Les 51 élèves de l’École du Théâtre National de Strasbourg occupent depuis le 9 mars les locaux de l’avenue de la Marseillaise. Un mouvement qui s’est enclenché à l’issue de celui de l’Odéon le 6 mars. IL a reçu le soutien de Stanislas Nordey, le directeur et metteur du TNS qui nous envoie cette lettre ouverte.
Depuis le 9 mars, les 51 élèves de l’École du Théâtre National de Strasbourg, toutes promotions et toutes sections confondues, habitent le Théâtre National de Strasbourg pour faire entendre une voix qui est celle d’une jeunesse poussée dans ses retranchements face à une situation anxiogène qui ne cesse de perdurer.
Ils mènent leur action dans un esprit de responsabilité qui force le respect.
Depuis de longs mois, depuis le début de cette pandémie, le Théâtre National de Strasbourg met toutes ses forces et son énergie pour amortir le plus possible les conséquences sur l’emploi des artistes et des techniciens intermittents et ce, à travers une politique volontariste de soutien aux auteurs, autrices, créateurs, créatrices, acteurs, actrices, techniciens, techniciennes.
En lien avec les compagnies programmées au TNS, nous avons au cas par cas inventé des solutions de report, évité les annulations tant que possible, maintenu tous nos engagements, sécurisé toutes les promesses d’embauche.
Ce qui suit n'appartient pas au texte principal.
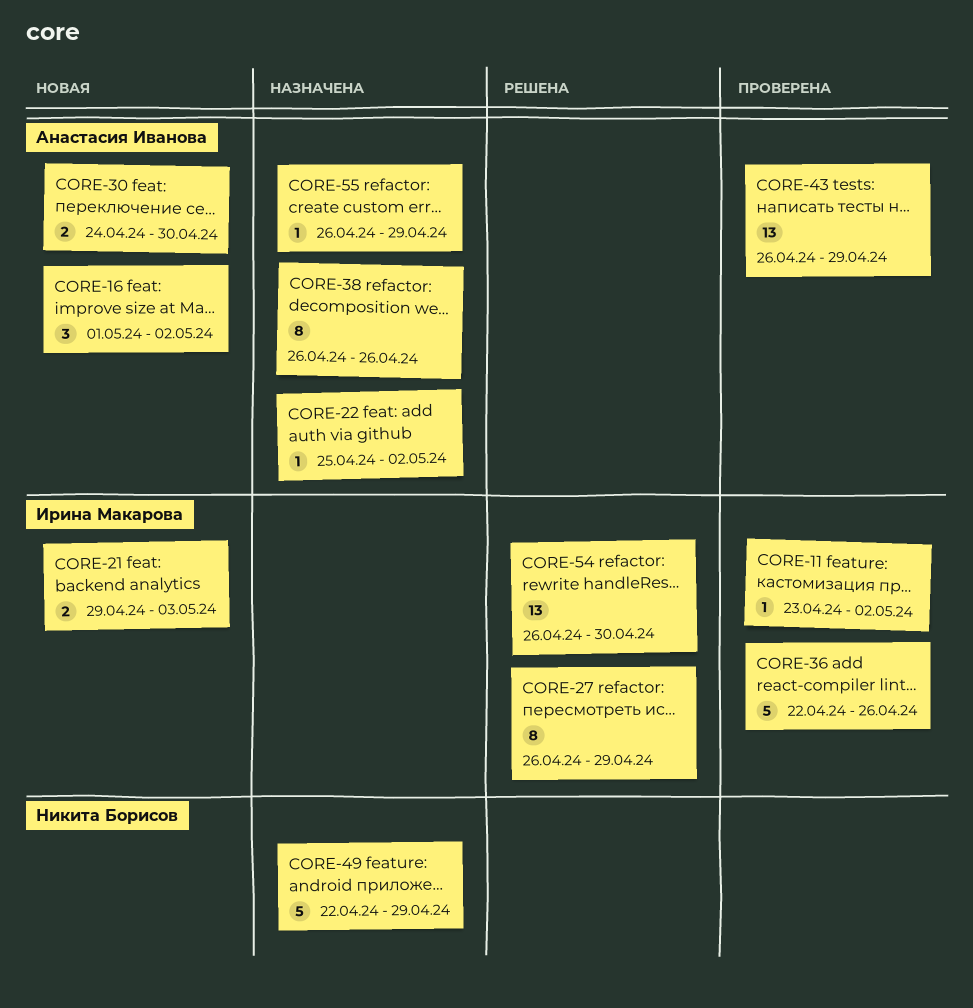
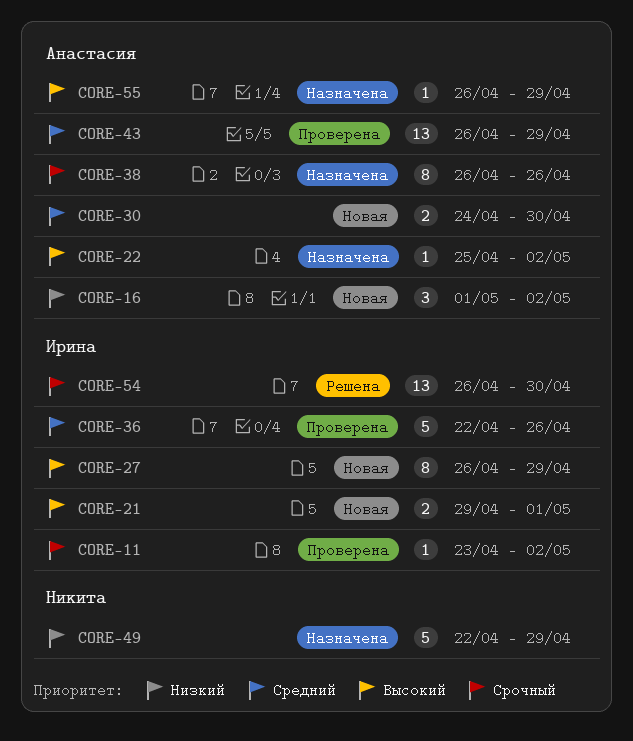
CORE-21, due: May 3 -> May 1
CORE-27, status: Решена -> Новая

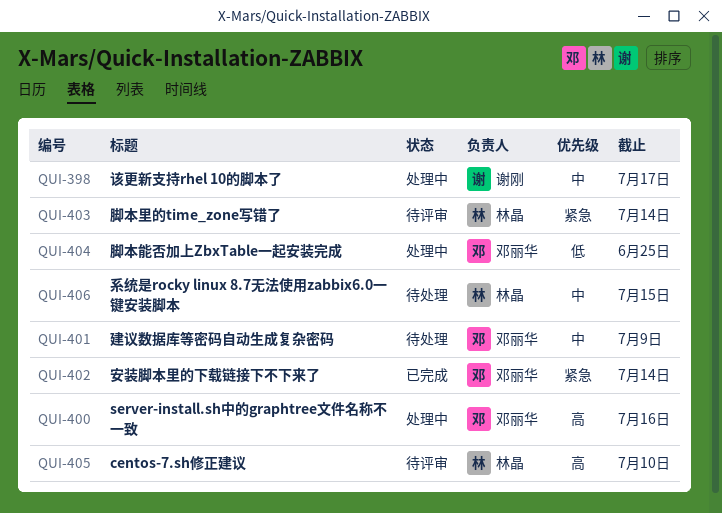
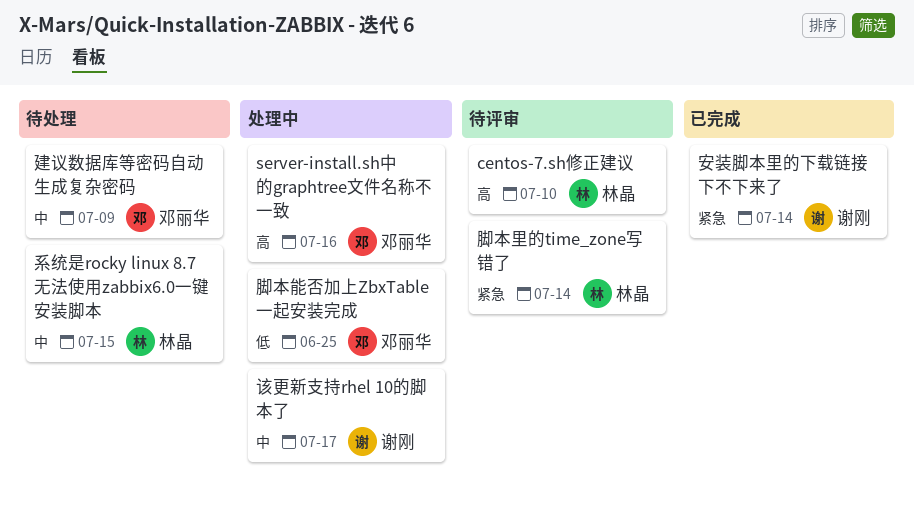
安装脚本里的下载链接下不下来了, owner: 邓丽华 -> 谢刚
Et ce, grâce au soutien du Ministère de la Culture, très à l’écoute de ces situations.
Cependant, le cri qui monte aujourd’hui un peu partout en France à travers l’occupation d’un certain nombre de structures culturelles est révélateur d’une situation de détresse plus profonde liée à la fois à une situation sanitaire générale inquiétante, mais également à une absence totale de perspective pour l’ensemble de la profession, et en premier lieu pour les plus fragiles et les plus précaires d’entre nous.
Les jeunes gens au seuil de leur vie professionnelle, et cela fait des mois que nous relayons cette parole auprès de nos différents interlocuteurs, sont totalement démunis. Théâtres fermés (à quand la réouverture ?), aucune perspective à court terme, un marché de l’emploi sans débouchés, saturé par les reports… Dans ces circonstances, l’élan des jeunes étudiants et étudiantes diplômé·e·s des écoles d’art est coupé en plein vol.
Pour un jeune artiste, il est, en temps normal, déjà difficile de choisir ces métiers : beaucoup d’inconnues, un désir immense chevillé au corps, mais la force de déplacer des montagnes.
Dans la situation actuelle il faut bien comprendre que cette jeunesse est face à un mur infranchissable, les premiers contrats fondent toute la suite du chemin, il y a un vrai risque de génération sacrifiée (et je pèse bien le mot en l’employant).
Alors bien sûr, en tant que directeur du Théâtre National de Strasbourg et de son École, je comprends l’inquiétude des étudiants que j’accompagne, et avec qui je travaille tous les jours, et je soutiens leur mouvement. Nous nous devons les un·e·s et les autres de leur apporter des réponses, ouvrir une voie d’espérance.
Au-delà de revendications précises et justes telles que la prorogation de l’année blanche et de mesures spécifiques pour accompagner encore davantage les plus précaires (et parmi elles et eux tous les primo-entrants sur le marché du travail), il est de la plus haute importance que le Gouvernement nous donne rapidement un horizon : la réouverture de nos salles dans les meilleurs délais, et par ailleurs un grand plan de relance ambitieux pour le secteur de la culture, qui veille à ne laisser personne sur le bord de la route.